While the overall conclusion may not have been a shock – yes, people who watched the rags to riches shows were more likely to say they believed in the American dream – what is surprising is the strength of the effect. Kim writes, “watching a rags-to-riches program, even just for five minutes, makes people approximately 5.5 to 6.8 percentage points more likely to believe in the prospect of upward economic mobility. To put this into context, in the control condition for the lab-in-the-field sample, the partisan gap in belief in the American Dream is 10.87 percentage points. In other words, the treatment effect is substantial: more than half the size of the gap between Democrats and Republicans.”
Okay, I know it’s kind of a joke in international circles to say how American Democrats and Republicans are pretty much indistinguishable but I think we can all agree that the past 8 years or so have demonstrated that there are some distinct differences. This study was specifically done in places where they could get Trump voters in addition to the liberals found nearer to urban centers, which is, you know, why she went to Cowtown. It’s fun but yeah, that’s the first place I remember being sexually harassed at the age of 16 by an octogenarian cowboy who asked if I had Windex in my pants because he could see himself in them.
Anyway, yeah, watching just 5 minutes of a rags to riches show was enough to shift someone halfway out of their own professed political party. That’s a substantial result.
Kim ends by acknowledging the ongoing issues that also perpetuate income inequality and lack of upward mobility in the US: a deeply ingrained belief in the Protestant work ethic, news media that fails to accurately present reality to consumers, and politicians who fail to act in the best interests of their constituents. But she points out that sociologists need to take seriously the ill effects of the stories we are telling.

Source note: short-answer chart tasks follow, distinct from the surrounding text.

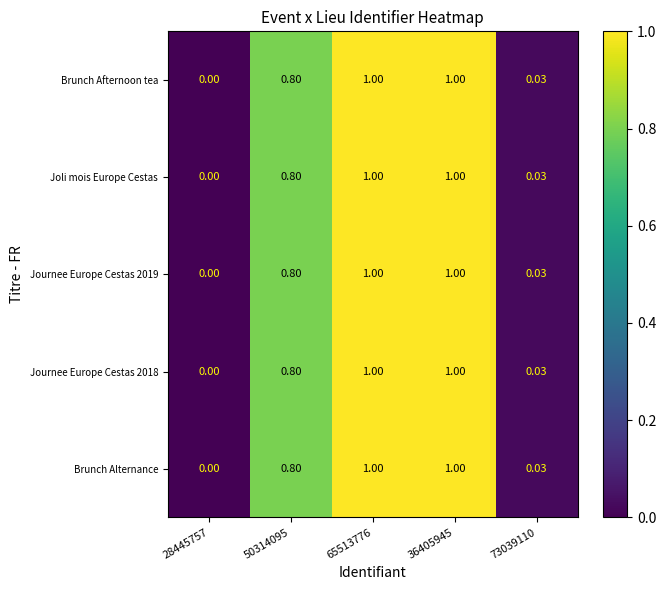

Is the value of Joli mois Europe Cestas at 28445757 greater than the value of Brunch Afternoon tea at 36405945?

No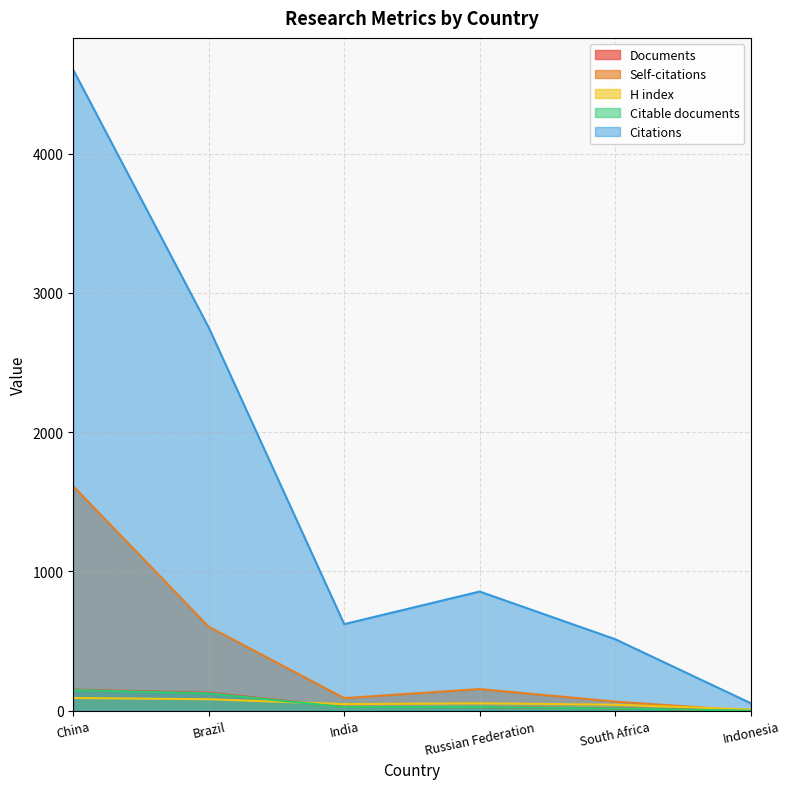

List the series in order of their peak value, highest first.

Citations, Self-citations, Documents, Citable documents, H index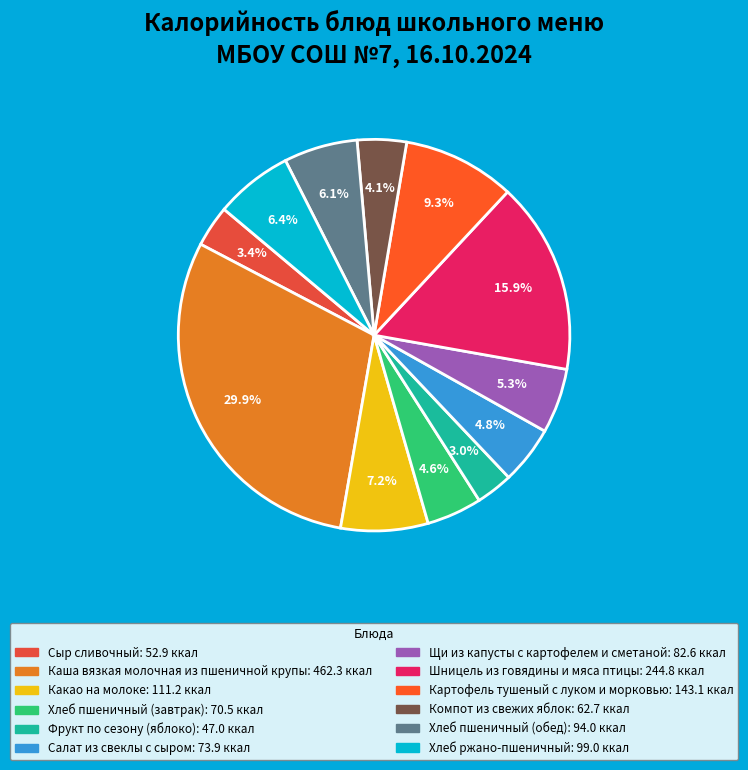

Which category has the biggest portion of the pie?

Каша вязкая молочная из пшеничной крупы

There’s no way to quickly “fix” this, but just knowing how easily we can be manipulated by these shows may be helpful to negating their effects. We’re all manipulated every day by the media we consume, but at least knowing about it can help make us savvier consumers.
Ah, Horatio Alger. Creditably accused of child molestation when he was 34 years old. Died penniless at 67.
My hypothesis: Americans don’t get how wealth accumulates and concentrates because it involves non-linear math. Network growth by preferential attachment, iterated equations, feedback loops…Americans don’t understand systems like that. Same reason we’re so dumb about climate change, evolution and contagious diseases.
I would love to test this hypothesis but I’m afraid it would depress the hell out of me.